## TRY IT
If any record holds an image, omit the image and print the rest exactly.
══════════════════════════════
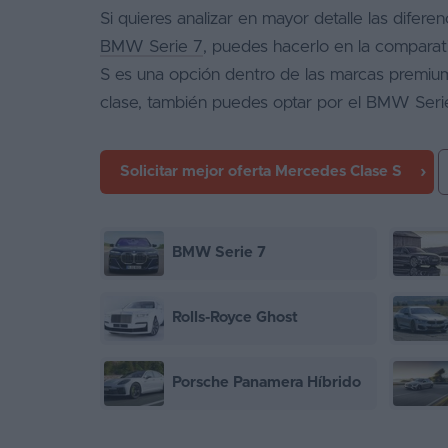
Si quieres analizar en mayor detalle las diferen
BMW Serie 7
, puedes hacerlo en la compara
S es una opción dentro de las marcas premium
clase, también puedes optar por el BMW Seri
Solicitar mejor oferta
Mercedes Clase S
BMW Serie 7
Rolls-Royce Ghost
Porsche Panamera Híbrido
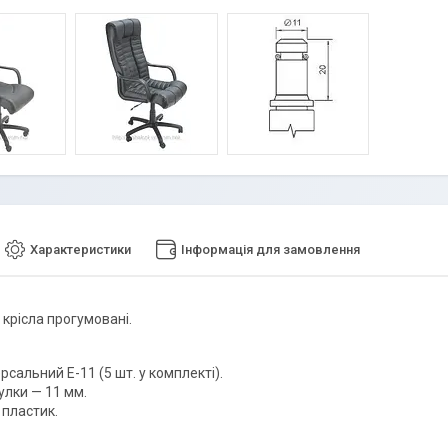
Характеристики
Інформація для замовлення
 крісла прогумовані.
рсальний E-11 (5 шт. у комплекті).
улки — 11 мм.
 пластик.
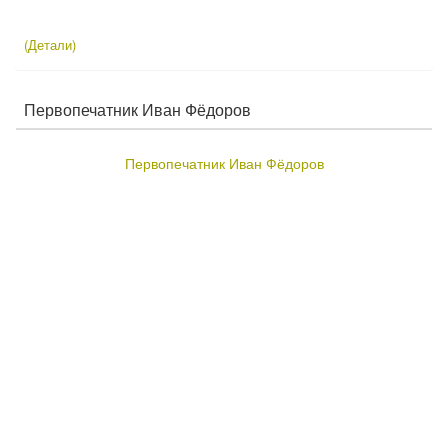
(Детали)
Первопечатник Иван Фёдоров
Первопечатник Иван Фёдоров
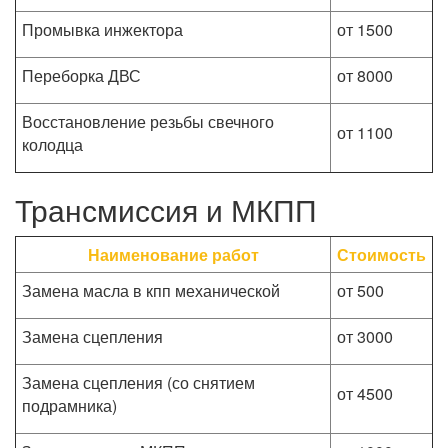
Промывка инжектора
от 1500
Переборка ДВС
от 8000
Восстановление резьбы свечного
от 1100
колодца
Трансмиссия и МКПП
Наименование работ
Стоимость
Замена масла в кпп механической
от 500
Замена сцепления
от 3000
Замена сцепления (со снятием
от 4500
подрамника)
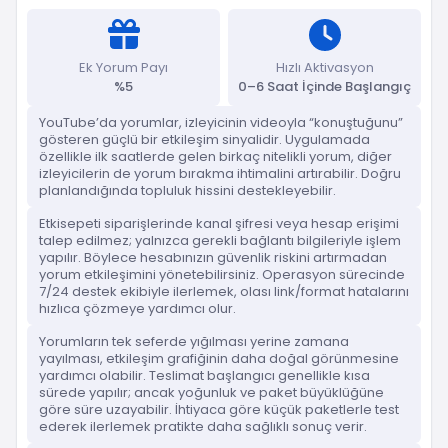
Ek Yorum Payı
Hızlı Aktivasyon
%5
0–6 Saat İçinde Başlangıç
YouTube’da yorumlar, izleyicinin videoyla “konuştuğunu”
gösteren güçlü bir etkileşim sinyalidir. Uygulamada
özellikle ilk saatlerde gelen birkaç nitelikli yorum, diğer
izleyicilerin de yorum bırakma ihtimalini artırabilir. Doğru
planlandığında topluluk hissini destekleyebilir.
Etkisepeti siparişlerinde kanal şifresi veya hesap erişimi
talep edilmez; yalnızca gerekli bağlantı bilgileriyle işlem
yapılır. Böylece hesabınızın güvenlik riskini artırmadan
yorum etkileşimini yönetebilirsiniz. Operasyon sürecinde
7/24 destek ekibiyle ilerlemek, olası link/format hatalarını
hızlıca çözmeye yardımcı olur.
Yorumların tek seferde yığılması yerine zamana
yayılması, etkileşim grafiğinin daha doğal görünmesine
yardımcı olabilir. Teslimat başlangıcı genellikle kısa
sürede yapılır; ancak yoğunluk ve paket büyüklüğüne
göre süre uzayabilir. İhtiyaca göre küçük paketlerle test
ederek ilerlemek pratikte daha sağlıklı sonuç verir.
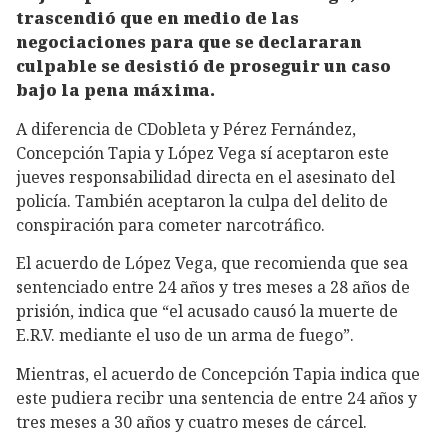
trascendió que en medio de las
negociaciones para que se declararan
culpable se desistió de proseguir un caso
bajo la pena máxima.
A diferencia de CDobleta y Pérez Fernández,
Concepción Tapia y López Vega sí aceptaron este
jueves responsabilidad directa en el asesinato del
policía. También aceptaron la culpa del delito de
conspiración para cometer narcotráfico.
El acuerdo de López Vega, que recomienda que sea
sentenciado entre 24 años y tres meses a 28 años de
prisión, indica que “el acusado causó la muerte de
E.R.V. mediante el uso de un arma de fuego”.
Mientras, el acuerdo de Concepción Tapia indica que
este pudiera recibr una sentencia de entre 24 años y
tres meses a 30 años y cuatro meses de cárcel.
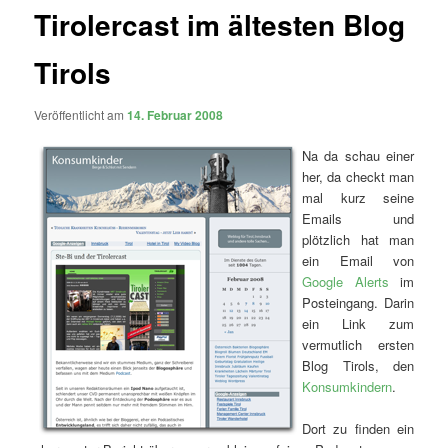
Tirolercast im ältesten Blog
Tirols
Veröffentlicht am
14. Februar 2008
Na da schau einer
her, da checkt man
mal kurz seine
Emails und
plötzlich hat man
ein Email von
Google Alerts
im
Posteingang. Darin
ein Link zum
vermutlich ersten
Blog Tirols, den
Konsumkindern
.
Dort zu finden ein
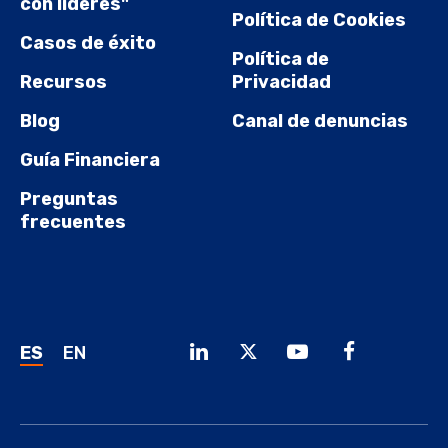
con líderes"
Política de Cookies
Casos de éxito
Política de
Recursos
Privacidad
Blog
Canal de denuncias
Guía Financiera
Preguntas
frecuentes
ES
EN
══════════════════════════════
## YOUR SOLUTION
Si quieres analizar en mayor detalle las diferen
BMW Serie 7
, puedes hacerlo en la compara
S es una opción dentro de las marcas premium
clase, también puedes optar por el BMW Seri
Solicitar mejor oferta
Mercedes Clase S
BMW Serie 7
Rolls-Royce Ghost
Porsche Panamera Híbrido
Характеристики
Інформація для замовлення
 крісла прогумовані.
рсальний E-11 (5 шт. у комплекті).
улки — 11 мм.
 пластик.
(Детали)
Первопечатник Иван Фёдоров
Первопечатник Иван Фёдоров
Промывка инжектора
от 1500
Переборка ДВС
от 8000
Восстановление резьбы свечного
от 1100
колодца
Трансмиссия и МКПП
Наименование работ
Стоимость
Замена масла в кпп механической
от 500
Замена сцепления
от 3000
Замена сцепления (со снятием
от 4500
подрамника)
Ek Yorum Payı
Hızlı Aktivasyon
%5
0–6 Saat İçinde Başlangıç
YouTube’da yorumlar, izleyicinin videoyla “konuştuğunu”
gösteren güçlü bir etkileşim sinyalidir. Uygulamada
özellikle ilk saatlerde gelen birkaç nitelikli yorum, diğer
izleyicilerin de yorum bırakma ihtimalini artırabilir. Doğru
planlandığında topluluk hissini destekleyebilir.
Etkisepeti siparişlerinde kanal şifresi veya hesap erişimi
talep edilmez; yalnızca gerekli bağlantı bilgileriyle işlem
yapılır. Böylece hesabınızın güvenlik riskini artırmadan
yorum etkileşimini yönetebilirsiniz. Operasyon sürecinde
7/24 destek ekibiyle ilerlemek, olası link/format hatalarını
hızlıca çözmeye yardımcı olur.
Yorumların tek seferde yığılması yerine zamana
yayılması, etkileşim grafiğinin daha doğal görünmesine
yardımcı olabilir. Teslimat başlangıcı genellikle kısa
sürede yapılır; ancak yoğunluk ve paket büyüklüğüne
göre süre uzayabilir. İhtiyaca göre küçük paketlerle test
ederek ilerlemek pratikte daha sağlıklı sonuç verir.
trascendió que en medio de las
negociaciones para que se declararan
culpable se desistió de proseguir un caso
bajo la pena máxima.
A diferencia de CDobleta y Pérez Fernández,
Concepción Tapia y López Vega sí aceptaron este
jueves responsabilidad directa en el asesinato del
policía. También aceptaron la culpa del delito de
conspiración para cometer narcotráfico.
El acuerdo de López Vega, que recomienda que sea
sentenciado entre 24 años y tres meses a 28 años de
prisión, indica que “el acusado causó la muerte de
E.R.V. mediante el uso de un arma de fuego”.
Mientras, el acuerdo de Concepción Tapia indica que
este pudiera recibr una sentencia de entre 24 años y
tres meses a 30 años y cuatro meses de cárcel.
Tirolercast im ältesten Blog
Tirols
Veröffentlicht am
14. Februar 2008
Na da schau einer
her, da checkt man
mal kurz seine
Emails und
plötzlich hat man
ein Email von
Google Alerts
im
Posteingang. Darin
ein Link zum
vermutlich ersten
Blog Tirols, den
Konsumkindern
.
Dort zu finden ein
con líderes"
Política de Cookies
Casos de éxito
Política de
Recursos
Privacidad
Blog
Canal de denuncias
Guía Financiera
Preguntas
frecuentes
ES
EN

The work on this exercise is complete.